| Task |
Please print out every entry below, verbatim.
Record set Start Marker
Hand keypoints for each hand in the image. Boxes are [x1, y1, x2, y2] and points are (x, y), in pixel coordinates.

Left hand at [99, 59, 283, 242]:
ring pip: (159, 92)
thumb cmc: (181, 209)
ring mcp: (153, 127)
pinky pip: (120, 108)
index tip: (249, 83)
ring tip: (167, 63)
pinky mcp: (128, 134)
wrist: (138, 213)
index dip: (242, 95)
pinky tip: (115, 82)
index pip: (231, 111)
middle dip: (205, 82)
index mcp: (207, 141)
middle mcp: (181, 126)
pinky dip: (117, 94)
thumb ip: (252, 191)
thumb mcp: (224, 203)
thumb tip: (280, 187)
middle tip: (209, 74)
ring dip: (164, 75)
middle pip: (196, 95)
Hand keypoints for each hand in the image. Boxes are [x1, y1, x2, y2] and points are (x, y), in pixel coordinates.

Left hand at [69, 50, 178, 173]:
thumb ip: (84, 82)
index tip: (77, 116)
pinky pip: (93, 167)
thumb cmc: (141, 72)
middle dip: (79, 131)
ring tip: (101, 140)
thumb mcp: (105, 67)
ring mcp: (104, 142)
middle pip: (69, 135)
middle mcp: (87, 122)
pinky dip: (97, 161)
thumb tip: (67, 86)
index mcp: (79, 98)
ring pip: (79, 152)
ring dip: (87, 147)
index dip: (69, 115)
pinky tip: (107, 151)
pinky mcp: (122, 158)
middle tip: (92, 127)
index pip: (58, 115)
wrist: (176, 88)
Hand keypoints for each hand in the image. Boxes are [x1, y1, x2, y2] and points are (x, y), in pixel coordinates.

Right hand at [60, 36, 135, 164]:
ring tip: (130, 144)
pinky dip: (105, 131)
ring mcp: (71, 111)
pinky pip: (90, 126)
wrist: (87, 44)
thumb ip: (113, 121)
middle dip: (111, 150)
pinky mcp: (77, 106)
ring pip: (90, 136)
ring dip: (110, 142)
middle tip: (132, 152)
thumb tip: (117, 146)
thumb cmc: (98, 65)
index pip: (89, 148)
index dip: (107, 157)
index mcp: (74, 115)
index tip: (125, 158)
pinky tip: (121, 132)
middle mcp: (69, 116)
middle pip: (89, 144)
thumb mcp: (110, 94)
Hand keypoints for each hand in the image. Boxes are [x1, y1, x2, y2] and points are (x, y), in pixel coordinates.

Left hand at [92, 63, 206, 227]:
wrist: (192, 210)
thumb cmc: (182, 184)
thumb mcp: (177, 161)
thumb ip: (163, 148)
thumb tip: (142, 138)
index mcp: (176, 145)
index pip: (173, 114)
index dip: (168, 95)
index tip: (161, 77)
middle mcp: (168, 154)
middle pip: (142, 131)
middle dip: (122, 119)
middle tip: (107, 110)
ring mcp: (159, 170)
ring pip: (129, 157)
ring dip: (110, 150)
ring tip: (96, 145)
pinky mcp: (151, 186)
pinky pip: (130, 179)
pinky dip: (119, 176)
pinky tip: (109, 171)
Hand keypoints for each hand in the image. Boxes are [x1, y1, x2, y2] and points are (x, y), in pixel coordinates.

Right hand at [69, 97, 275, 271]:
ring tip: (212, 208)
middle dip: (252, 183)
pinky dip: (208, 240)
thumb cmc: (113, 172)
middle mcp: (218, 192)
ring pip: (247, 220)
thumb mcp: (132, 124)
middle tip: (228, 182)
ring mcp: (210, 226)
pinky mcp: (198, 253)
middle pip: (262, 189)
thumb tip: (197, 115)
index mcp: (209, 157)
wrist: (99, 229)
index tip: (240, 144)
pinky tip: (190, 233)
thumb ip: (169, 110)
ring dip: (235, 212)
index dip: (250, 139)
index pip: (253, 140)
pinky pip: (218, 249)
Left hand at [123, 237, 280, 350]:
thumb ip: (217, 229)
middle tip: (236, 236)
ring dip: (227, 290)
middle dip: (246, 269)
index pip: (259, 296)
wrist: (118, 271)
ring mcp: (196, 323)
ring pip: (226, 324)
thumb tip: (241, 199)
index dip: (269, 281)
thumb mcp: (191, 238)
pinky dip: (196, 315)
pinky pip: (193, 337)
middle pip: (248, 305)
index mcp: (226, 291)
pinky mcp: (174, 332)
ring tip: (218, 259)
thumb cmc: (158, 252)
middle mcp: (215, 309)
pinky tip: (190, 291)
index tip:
Record set End Marker
| Solution for this task |
Hand keypoints for each hand in the image. Boxes are [x1, y1, x2, y2] and points are (x, y), in pixel coordinates.

Left hand at [99, 59, 283, 242]:
ring pip: (159, 92)
thumb cmc: (181, 209)
ring mcp: (153, 127)
pinky pip: (120, 108)
index tip: (249, 83)
ring tip: (167, 63)
pinky mcp: (128, 134)
wrist: (138, 213)
index dip: (242, 95)
pinky tip: (115, 82)
index pip: (231, 111)
middle dip: (205, 82)
index mcp: (207, 141)
middle mcp: (181, 126)
pinky dip: (117, 94)
thumb ip: (252, 191)
thumb mcp: (224, 203)
thumb tip: (280, 187)
middle tip: (209, 74)
ring dip: (164, 75)
middle pip: (196, 95)
Hand keypoints for each hand in the image. Boxes are [x1, y1, x2, y2] and points are (x, y), in pixel coordinates.

Left hand at [69, 50, 178, 173]:
thumb ip: (84, 82)
index tip: (77, 116)
pinky pip: (93, 167)
thumb cmc: (141, 72)
middle dip: (79, 131)
ring tip: (101, 140)
thumb mcp: (105, 67)
ring mcp: (104, 142)
middle pip: (69, 135)
middle mcp: (87, 122)
pinky dip: (97, 161)
thumb tip: (67, 86)
index mcp: (79, 98)
ring pip: (79, 152)
ring dip: (87, 147)
index dip: (69, 115)
pinky tip: (107, 151)
pinky mcp: (122, 158)
middle tip: (92, 127)
index pip: (58, 115)
wrist: (176, 88)
Hand keypoints for each hand in the image. Boxes are [x1, y1, x2, y2] and points are (x, y), in pixel coordinates.

Right hand at [60, 36, 135, 164]:
ring tip: (130, 144)
pinky dip: (105, 131)
ring mcp: (71, 111)
pinky pip: (90, 126)
wrist: (87, 44)
thumb ip: (113, 121)
middle dip: (111, 150)
pinky mcp: (77, 106)
ring pip: (90, 136)
ring dip: (110, 142)
middle tip: (132, 152)
thumb tip: (117, 146)
thumb cmc: (98, 65)
index pip: (89, 148)
index dip: (107, 157)
index mcp: (74, 115)
index tip: (125, 158)
pinky tip: (121, 132)
middle mcp: (69, 116)
middle pip: (89, 144)
thumb mcp: (110, 94)
Hand keypoints for each hand in the image. Boxes are [x1, y1, x2, y2] and points are (x, y), in pixel coordinates.

Left hand at [92, 63, 206, 227]:
wrist: (192, 210)
thumb cmc: (182, 184)
thumb mcp: (177, 161)
thumb ip: (163, 148)
thumb tip: (142, 138)
index mcp: (176, 145)
index pip: (173, 114)
index dip: (168, 95)
index tip: (161, 77)
middle mcp: (168, 154)
middle pip: (142, 131)
middle dip: (122, 119)
middle tip: (107, 110)
ring mcp: (159, 170)
ring pip: (129, 157)
ring dip: (110, 150)
ring tip: (96, 145)
pinky mcp: (151, 186)
pinky pip: (130, 179)
pinky dip: (119, 176)
pinky tip: (109, 171)
Hand keypoints for each hand in the image. Boxes are [x1, y1, x2, y2] and points are (x, y), in pixel coordinates.

Right hand at [69, 97, 275, 271]:
ring tip: (212, 208)
middle dip: (252, 183)
pinky dip: (208, 240)
thumb cmc: (113, 172)
middle mcp: (218, 192)
ring pip: (247, 220)
thumb mcp: (132, 124)
middle tip: (228, 182)
ring mcp: (210, 226)
pinky mcp: (198, 253)
middle pip: (262, 189)
thumb tip: (197, 115)
index mcp: (209, 157)
wrist: (99, 229)
index tip: (240, 144)
pinky tip: (190, 233)
thumb ip: (169, 110)
ring dip: (235, 212)
index dip: (250, 139)
index pip: (253, 140)
pinky pip: (218, 249)
Left hand at [123, 237, 280, 350]:
thumb ip: (217, 229)
middle tip: (236, 236)
ring dip: (227, 290)
middle dip: (246, 269)
index pip: (259, 296)
wrist: (118, 271)
ring mcp: (196, 323)
ring pip: (226, 324)
thumb tip: (241, 199)
index dip: (269, 281)
thumb mcp: (191, 238)
pinky dip: (196, 315)
pinky pip: (193, 337)
middle pip: (248, 305)
index mcp: (226, 291)
pinky mcp: (174, 332)
ring tip: (218, 259)
thumb cmc: (158, 252)
middle mcp: (215, 309)
pinky tip: (190, 291)
index tip:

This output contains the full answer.